X
I just spent most of the afternoon watching the final round of the PGA Championship Tournament. This is remarkable only because I don't really give a hoot about the game of golf. It's one of the few sports that I never even made an attempt to play. I basically rank it with curling and polo as a spectator sport. Yet there I sat, riveted to the action, as a South Korean golfer named Y.E. Yang stole the lead from, and subsequently defeated, the Afro-Asian-American prodigy, Tiger Woods. Yang thus became the first Asian-born golfer to win a major tournament. It was the first time in 30-something tournaments that Tiger Woods had lost a lead to lose a championship in the final round.
I am old enough to remember when golf was a lily-white sport; lily-white and country club elite.
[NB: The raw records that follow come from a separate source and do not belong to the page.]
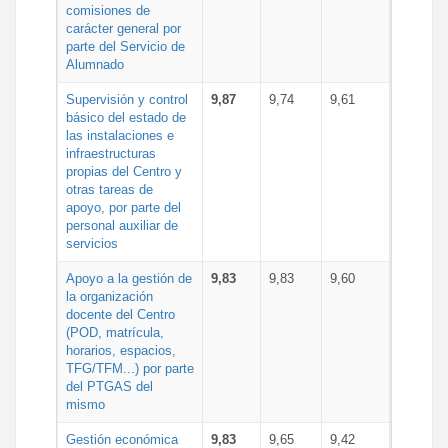
comisiones de
carácter general por
parte del Servicio de
Alumnado
Supervisión y control
9,87
9,74
9,61
básico del estado de
las instalaciones e
infraestructuras
propias del Centro y
otras tareas de
apoyo, por parte del
personal auxiliar de
servicios
Apoyo a la gestión de
9,83
9,83
9,60
la organización
docente del Centro
(POD, matrícula,
horarios, espacios,
TFG/TFM...) por parte
del PTGAS del
mismo
Gestión económica
9,83
9,65
9,42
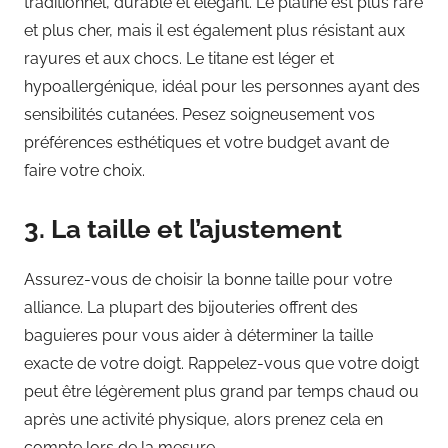
traditionnel, durable et élégant. Le platine est plus rare
et plus cher, mais il est également plus résistant aux
rayures et aux chocs. Le titane est léger et
hypoallergénique, idéal pour les personnes ayant des
sensibilités cutanées. Pesez soigneusement vos
préférences esthétiques et votre budget avant de
faire votre choix.
3. La taille et l’ajustement
Assurez-vous de choisir la bonne taille pour votre
alliance. La plupart des bijouteries offrent des
baguieres pour vous aider à déterminer la taille
exacte de votre doigt. Rappelez-vous que votre doigt
peut être légèrement plus grand par temps chaud ou
après une activité physique, alors prenez cela en
compte lors de la mesure.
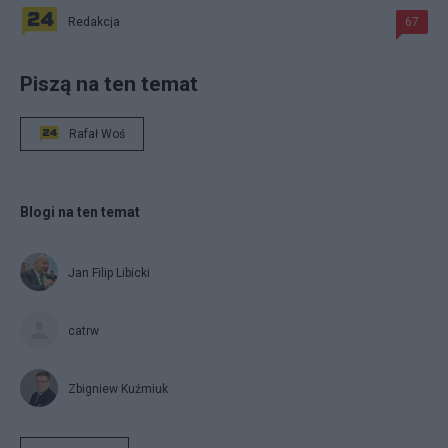
Redakcja
67
Piszą na ten temat
Rafał Woś
Blogi na ten temat
Jan Filip Libicki
catrw
Zbigniew Kuźmiuk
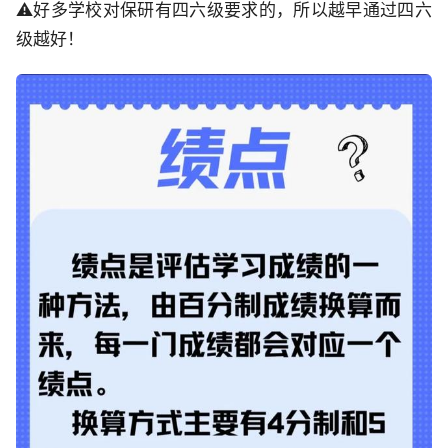
⚠️好多学校对保研有四六级要求的，所以越早通过四六
级越好！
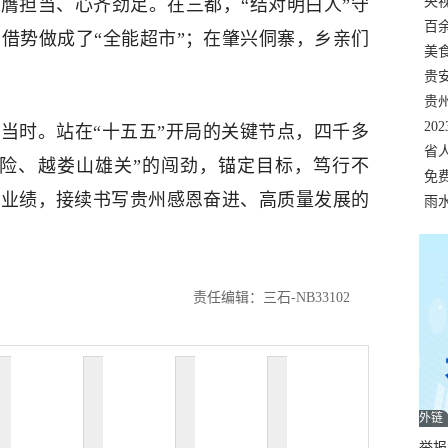
错
央
膺担当、心齐劲足。在三都，“结对明白人”守
温
百
借势做成了“全能超市”；在肇兴侗寨，乡亲们
正式
美
两
贵
贵
名
20
当时。站在“十五五”开局的关键节点，四千多
色
省
天险、越娄山雄关”的闯劲，锚定目标，笃行不
资
免
新业绩，接续书写贵州感恩奋进、高质量发展的
展，
雨
责任编辑：三石-NB33102
外链
举报邮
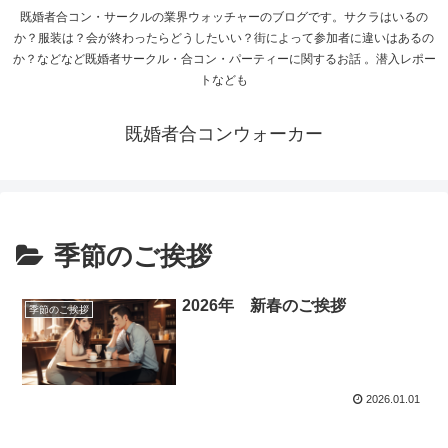
既婚者合コン・サークルの業界ウォッチャーのブログです。サクラはいるの
か？服装は？会が終わったらどうしたいい？街によって参加者に違いはあるの
か？などなど既婚者サークル・合コン・パーティーに関するお話 。潜入レポー
トなども
既婚者合コンウォーカー
季節のご挨拶
2026年 新春のご挨拶
季節のご挨拶
2026.01.01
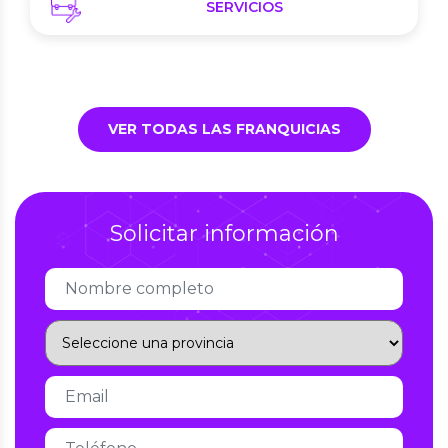
SERVICIOS
VER TODAS LAS FRANQUICIAS
Solicitar información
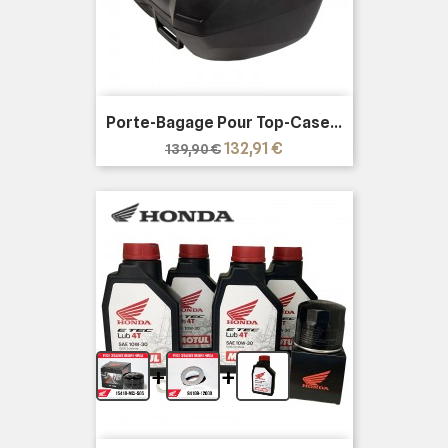
Porte-Bagage Pour Top-Case...
Prix
Prix
132,91 €
139,90 €
de
base
+
+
This ground-breaking victory is one more indication that the times are changing, the globe is shrinking, and certain assumptions are falling by the wayside.
The triumph of Y.E. Yang is one more victory for a thing in the goodness of which I have developed a strong belief, and for the proliferation of which I will always work, vote, and speak out: that thing is opportunity. Tiger Woods and Y.E. Yang each exemplify the great things that can come when individuals are afforded a chance to get into the game. I congratulate them both.
And to those of my countrymen who so obviously have had a flight or fight reaction to the election of our first non-Caucasian president, I say: chill out and take pride in our collective triumph over the fear which for so long held us back.